As Murphy’s Law states, catastrophes will occur at the most inopportune time. Too many times I have seen a system failure or crash occur on a Friday evening after business hours. As a result, business operations are offline the entire weekend until someone finally realizes it Monday morning. What if an important backup or update was routinely scheduled on the weekend? Understanding the repercussions of such a failure and whether alerts should be in place is a very appropriate question to ask about your business.
7. How do your clients or suppliers respond if no one answers communications?
No one wants to experience this scenario, but the question highlights the risks involved should business continuity become interrupted or not properly function. In a competitive industry, customers and clients will often turn to a competitor if poor communications exist. Likewise, partners and suppliers may view your organization as disorganized or unprofessional and question your ability to deliver. It is important to have IT systems in place that preserve operations and communications in the event that disaster strikes.
8. How often are updates performed?
Some statistics have been given already that demonstrate the rapidity with which information technology is expanding and changing today. Therefore, processes and procedures that address routine updates and upgrades to existing IT systems and applications are worth considering for implementation. Efficiency, effectiveness, and growth of the organization can all be negatively affected if these areas are ignored. And, more important, the cost associated with major overhauls to rebuild infrastructure as opposed to scheduled upgrades can be substantial.
9. What protections are in place if a power outage occurs?
Most organizations have some kind of battery backup power supply should electrical outages occur, but the extent and duration of alternative power may be inadequate to provide proper business continuity. The use of battery backups, generators, and power monitors are common topics that surface during discovery meetings with IT professionals. In addition, how power is managed can save significantly on energy utilization and costs.
10. How often are outside assessments and audits performed?
No matter how much expertise and experience your organization’s IT personnel have, a fresh perspective always has the chance to reveal new opportunities and potential issues. This exercise can reap significant rewards particularly in the field of information technology.
Conducting an IT assessment of your organization with outside professionals offers you a chance to identify areas that could be improved that internal personnel may not see. New methods and techniques specific to IT management and systems develop almost daily. External assessments are the best way to tap into the latest trends and applications so that your organization maintains its competitive advantage.
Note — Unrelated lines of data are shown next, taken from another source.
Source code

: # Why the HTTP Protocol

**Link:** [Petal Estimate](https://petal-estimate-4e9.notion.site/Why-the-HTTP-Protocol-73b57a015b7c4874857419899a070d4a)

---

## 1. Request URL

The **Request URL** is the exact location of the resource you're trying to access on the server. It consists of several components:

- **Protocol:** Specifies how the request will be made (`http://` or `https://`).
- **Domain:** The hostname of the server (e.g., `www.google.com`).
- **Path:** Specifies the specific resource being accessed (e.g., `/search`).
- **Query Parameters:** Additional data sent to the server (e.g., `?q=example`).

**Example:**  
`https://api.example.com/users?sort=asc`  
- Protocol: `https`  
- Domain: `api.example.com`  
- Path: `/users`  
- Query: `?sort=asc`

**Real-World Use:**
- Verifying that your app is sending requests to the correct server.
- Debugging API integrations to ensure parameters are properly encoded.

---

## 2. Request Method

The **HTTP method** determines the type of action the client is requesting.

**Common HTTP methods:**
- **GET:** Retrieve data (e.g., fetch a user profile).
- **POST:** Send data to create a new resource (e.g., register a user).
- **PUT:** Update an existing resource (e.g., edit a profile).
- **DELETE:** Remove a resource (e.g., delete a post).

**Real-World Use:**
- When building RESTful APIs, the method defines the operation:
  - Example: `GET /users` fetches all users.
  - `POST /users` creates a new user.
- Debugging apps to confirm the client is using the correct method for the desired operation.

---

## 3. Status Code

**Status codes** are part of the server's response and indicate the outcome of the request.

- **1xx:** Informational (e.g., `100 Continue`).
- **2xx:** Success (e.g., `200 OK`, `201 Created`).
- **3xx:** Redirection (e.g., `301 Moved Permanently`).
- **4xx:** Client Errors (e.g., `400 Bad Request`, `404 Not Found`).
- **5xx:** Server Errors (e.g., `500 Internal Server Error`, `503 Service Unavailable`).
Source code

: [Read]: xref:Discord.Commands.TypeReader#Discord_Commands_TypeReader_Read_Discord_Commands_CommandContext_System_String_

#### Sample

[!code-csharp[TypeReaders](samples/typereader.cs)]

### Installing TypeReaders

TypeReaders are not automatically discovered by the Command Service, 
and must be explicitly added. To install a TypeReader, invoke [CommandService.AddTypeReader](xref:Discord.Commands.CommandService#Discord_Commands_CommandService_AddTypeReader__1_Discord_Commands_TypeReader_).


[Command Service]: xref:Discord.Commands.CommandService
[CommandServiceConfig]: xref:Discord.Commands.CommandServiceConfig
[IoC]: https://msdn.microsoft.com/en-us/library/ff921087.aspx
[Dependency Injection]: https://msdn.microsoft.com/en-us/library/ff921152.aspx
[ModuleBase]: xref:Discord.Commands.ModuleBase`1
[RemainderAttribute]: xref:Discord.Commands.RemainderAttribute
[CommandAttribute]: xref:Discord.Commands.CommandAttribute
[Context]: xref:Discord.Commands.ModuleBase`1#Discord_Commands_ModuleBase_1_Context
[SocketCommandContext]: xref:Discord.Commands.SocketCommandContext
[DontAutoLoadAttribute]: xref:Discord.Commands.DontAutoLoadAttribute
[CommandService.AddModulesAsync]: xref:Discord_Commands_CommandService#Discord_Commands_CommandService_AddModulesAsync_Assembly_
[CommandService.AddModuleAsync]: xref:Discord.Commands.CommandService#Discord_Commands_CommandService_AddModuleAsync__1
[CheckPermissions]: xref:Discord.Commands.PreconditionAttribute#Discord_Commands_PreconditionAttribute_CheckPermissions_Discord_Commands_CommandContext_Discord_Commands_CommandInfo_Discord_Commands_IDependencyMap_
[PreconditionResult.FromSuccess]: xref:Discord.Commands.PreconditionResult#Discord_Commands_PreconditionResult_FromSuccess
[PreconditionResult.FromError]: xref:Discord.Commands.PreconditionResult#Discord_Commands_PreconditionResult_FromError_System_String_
Though the questions listed here are often asked during an initial discovery meeting between business owners, IT managers, and a consultant, these meetings are typically very organic and fluid. A single question may take the group in a direction that highlights the urgent needs of the organization. However, the above list does show common areas in information technology that commonly become major problems for a number of organizations. Unfortunately, once you fall behind and begin putting out fires instead of maximizing performance, resources within the organization are often focused on survival rather than on success.
A Step in the Right Direction
Perhaps you are like John with a crisis on your hands, or perhaps you have considered the questions listed above and realized that you have shortcomings within your IT organization. Either way, a systematic and organized examination of your organization’s information technology systems and operations needs to be conducted to start the process. For many larger organizations, this may be attempted in-house, but as mentioned previously, a fresh perspective is extremely valuable. This is where the services of an IT consultant become very helpful.